4. Women’s basketball ready for amortization

The women’s basketball team was very popular at the 2021 MAAC tournament in Atlantic City, New Jersey. It entered the playoffs and was seeded as No. 2 and prevailed against the No. 7 rider. Despite the low seeding count, the 2021 rider team had plenty of young talent who hit the iron at the right time and sent the Bobcats home much earlier than they expected.

At the forefront of the entire Bobcats conference attack are Senior Guard Mackenzie DeWees, reigning MAAC Player of the Year, and Junior Center Mikala Morris, who brought home MAAC Defensive Player of the Year.

In recent history, a loss like this is an outlier. The women’s basketball team completed a historic run and won the MAAC tournament in 2015 and 2017-19. There’s no reason to believe that this team won’t be able to return to production when the games are the most counting. While doing guard Shaq Edwards, who averaged 12.5 points per game in her last full season, and guard Vanessa Udoji, who was one of the better perimeter defenders on the team, isn’t ideal, the award-winning core returns. Time will tell if this team is hungry enough to overcome last year’s disappointing result.

5. Darkest before dawn

After winning the first game of the season, the softball team dropped 11 contests in a row. The team then lost 14 of their last 16 games.

The team hit .249 collectively, but as the age-old saying goes, pitching and defense win games. The Bobcats had an ERA of 5.74, the second worst in the MAAC, and made the most mistakes in the conference (63).

The only positive side for the softball team is that the team’s best players are returning. In fact, it was last year’s newbies who did much of the heavy lifting for the Bobcats. The sophomore infielder Kayla Thomas was the stick in the middle the Bobcats desperately needed, bringing 33 RBIs and three home runs to the top of the team.

On the other side of the ball, second pitcher Tori McGraw held a 4.75 ERA and set a 5-7 record. Her ERA was the lowest of all pitchers on the team, with more than four appearances. This team benefits from having youth, but it will likely be tough to break last year’s 8-28 overall record.

6. Fans are back

Since February 29, 2019, the last home game of the regular season, fans can no longer attend the men’s ice hockey games. (Contributed by Steven McAvoy)

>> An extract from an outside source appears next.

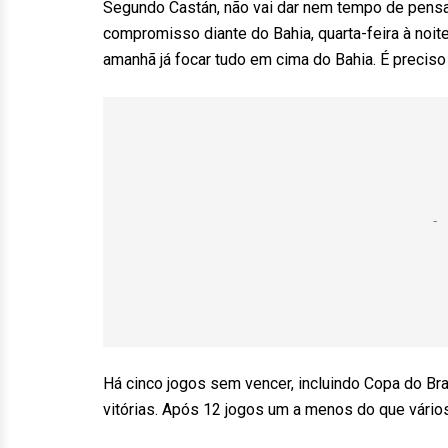
Segundo Castán, não vai dar nem tempo de pensar
compromisso diante do Bahia, quarta-feira à noite
amanhã já focar tudo em cima do Bahia. É preciso 
Há cinco jogos sem vencer, incluindo Copa do Bra
vitórias. Após 12 jogos um a menos do que vário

Not a single student enjoyed the hurry to get student tickets to men’s ice hockey games. It was nerve-wracking, exciting and absolutely no fun.

But something tells me that’s all today’s students want to do.

Indoor athletics was closed to fans and spectators, so students looked inside out when it came to a particular pastime on Saturday night. Yes, Toad’s Place was closed, but that’s not what I’m talking about.

Students missed packing in the student department at hockey games and losing their minds. Students missed watching the Teletubbies dance. Students missed the thrill of seeing their national hockey team play right in front of their eyes every week.

The school year 2021/22 offers fans this opportunity again. And after a long year, it’s not a second too early.